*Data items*
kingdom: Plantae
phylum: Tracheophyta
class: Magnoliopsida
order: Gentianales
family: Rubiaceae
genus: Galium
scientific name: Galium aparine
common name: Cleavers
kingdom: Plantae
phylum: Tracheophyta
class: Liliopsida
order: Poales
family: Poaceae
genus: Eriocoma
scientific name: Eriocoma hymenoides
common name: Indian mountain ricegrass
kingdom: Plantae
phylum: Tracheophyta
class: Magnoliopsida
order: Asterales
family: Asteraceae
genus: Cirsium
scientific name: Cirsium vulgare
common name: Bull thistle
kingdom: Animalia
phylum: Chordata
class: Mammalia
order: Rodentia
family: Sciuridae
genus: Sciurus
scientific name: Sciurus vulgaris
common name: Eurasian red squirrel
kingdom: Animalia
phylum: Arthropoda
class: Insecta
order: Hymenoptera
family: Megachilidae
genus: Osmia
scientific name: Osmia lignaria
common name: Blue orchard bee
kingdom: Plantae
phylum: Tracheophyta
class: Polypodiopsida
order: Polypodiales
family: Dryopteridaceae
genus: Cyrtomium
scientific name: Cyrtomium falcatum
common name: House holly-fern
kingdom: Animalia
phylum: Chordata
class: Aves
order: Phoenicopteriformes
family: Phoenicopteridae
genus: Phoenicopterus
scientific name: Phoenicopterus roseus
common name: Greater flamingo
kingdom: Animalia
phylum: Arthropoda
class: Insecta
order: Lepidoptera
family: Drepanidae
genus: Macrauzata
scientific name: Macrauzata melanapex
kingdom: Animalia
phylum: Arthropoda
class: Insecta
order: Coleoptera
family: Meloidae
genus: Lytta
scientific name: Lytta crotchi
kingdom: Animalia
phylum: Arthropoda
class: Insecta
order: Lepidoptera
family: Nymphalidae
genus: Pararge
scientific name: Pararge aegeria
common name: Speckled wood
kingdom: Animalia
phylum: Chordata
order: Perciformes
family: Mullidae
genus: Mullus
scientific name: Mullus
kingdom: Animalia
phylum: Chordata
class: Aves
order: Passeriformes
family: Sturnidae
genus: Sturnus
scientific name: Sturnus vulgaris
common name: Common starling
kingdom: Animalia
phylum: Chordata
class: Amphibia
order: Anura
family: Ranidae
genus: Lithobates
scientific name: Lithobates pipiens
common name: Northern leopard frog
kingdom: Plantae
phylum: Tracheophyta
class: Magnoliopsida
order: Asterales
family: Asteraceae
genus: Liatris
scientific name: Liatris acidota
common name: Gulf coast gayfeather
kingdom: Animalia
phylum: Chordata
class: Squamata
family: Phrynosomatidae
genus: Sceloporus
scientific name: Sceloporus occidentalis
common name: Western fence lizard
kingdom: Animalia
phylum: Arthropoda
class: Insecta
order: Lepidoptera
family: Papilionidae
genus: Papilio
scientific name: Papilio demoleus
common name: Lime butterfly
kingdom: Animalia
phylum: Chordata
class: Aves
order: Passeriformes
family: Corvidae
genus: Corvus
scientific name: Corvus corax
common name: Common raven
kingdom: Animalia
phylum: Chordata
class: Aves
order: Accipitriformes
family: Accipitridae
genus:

*Work instructions*
Rewrite every line of the data above as a JSON array of strings, with one string per line and any blank lines omitted.

*Exercise answer*
[
  "kingdom: Plantae",
  "phylum: Tracheophyta",
  "class: Magnoliopsida",
  "order: Gentianales",
  "family: Rubiaceae",
  "genus: Galium",
  "scientific name: Galium aparine",
  "common name: Cleavers",
  "kingdom: Plantae",
  "phylum: Tracheophyta",
  "class: Liliopsida",
  "order: Poales",
  "family: Poaceae",
  "genus: Eriocoma",
  "scientific name: Eriocoma hymenoides",
  "common name: Indian mountain ricegrass",
  "kingdom: Plantae",
  "phylum: Tracheophyta",
  "class: Magnoliopsida",
  "order: Asterales",
  "family: Asteraceae",
  "genus: Cirsium",
  "scientific name: Cirsium vulgare",
  "common name: Bull thistle",
  "kingdom: Animalia",
  "phylum: Chordata",
  "class: Mammalia",
  "order: Rodentia",
  "family: Sciuridae",
  "genus: Sciurus",
  "scientific name: Sciurus vulgaris",
  "common name: Eurasian red squirrel",
  "kingdom: Animalia",
  "phylum: Arthropoda",
  "class: Insecta",
  "order: Hymenoptera",
  "family: Megachilidae",
  "genus: Osmia",
  "scientific name: Osmia lignaria",
  "common name: Blue orchard bee",
  "kingdom: Plantae",
  "phylum: Tracheophyta",
  "class: Polypodiopsida",
  "order: Polypodiales",
  "family: Dryopteridaceae",
  "genus: Cyrtomium",
  "scientific name: Cyrtomium falcatum",
  "common name: House holly-fern",
  "kingdom: Animalia",
  "phylum: Chordata",
  "class: Aves",
  "order: Phoenicopteriformes",
  "family: Phoenicopteridae",
  "genus: Phoenicopterus",
  "scientific name: Phoenicopterus roseus",
  "common name: Greater flamingo",
  "kingdom: Animalia",
  "phylum: Arthropoda",
  "class: Insecta",
  "order: Lepidoptera",
  "family: Drepanidae",
  "genus: Macrauzata",
  "scientific name: Macrauzata melanapex",
  "kingdom: Animalia",
  "phylum: Arthropoda",
  "class: Insecta",
  "order: Coleoptera",
  "family: Meloidae",
  "genus: Lytta",
  "scientific name: Lytta crotchi",
  "kingdom: Animalia",
  "phylum: Arthropoda",
  "class: Insecta",
  "order: Lepidoptera",
  "family: Nymphalidae",
  "genus: Pararge",
  "scientific name: Pararge aegeria",
  "common name: Speckled wood",
  "kingdom: Animalia",
  "phylum: Chordata",
  "order: Perciformes",
  "family: Mullidae",
  "genus: Mullus",
  "scientific name: Mullus",
  "kingdom: Animalia",
  "phylum: Chordata",
  "class: Aves",
  "order: Passeriformes",
  "family: Sturnidae",
  "genus: Sturnus",
  "scientific name: Sturnus vulgaris",
  "common name: Common starling",
  "kingdom: Animalia",
  "phylum: Chordata",
  "class: Amphibia",
  "order: Anura",
  "family: Ranidae",
  "genus: Lithobates",
  "scientific name: Lithobates pipiens",
  "common name: Northern leopard frog",
  "kingdom: Plantae",
  "phylum: Tracheophyta",
  "class: Magnoliopsida",
  "order: Asterales",
  "family: Asteraceae",
  "genus: Liatris",
  "scientific name: Liatris acidota",
  "common name: Gulf coast gayfeather",
  "kingdom: Animalia",
  "phylum: Chordata",
  "class: Squamata",
  "family: Phrynosomatidae",
  "genus: Sceloporus",
  "scientific name: Sceloporus occidentalis",
  "common name: Western fence lizard",
  "kingdom: Animalia",
  "phylum: Arthropoda",
  "class: Insecta",
  "order: Lepidoptera",
  "family: Papilionidae",
  "genus: Papilio",
  "scientific name: Papilio demoleus",
  "common name: Lime butterfly",
  "kingdom: Animalia",
  "phylum: Chordata",
  "class: Aves",
  "order: Passeriformes",
  "family: Corvidae",
  "genus: Corvus",
  "scientific name: Corvus corax",
  "common name: Common raven",
  "kingdom: Animalia",
  "phylum: Chordata",
  "class: Aves",
  "order: Accipitriformes",
  "family: Accipitridae",
  "genus:"
]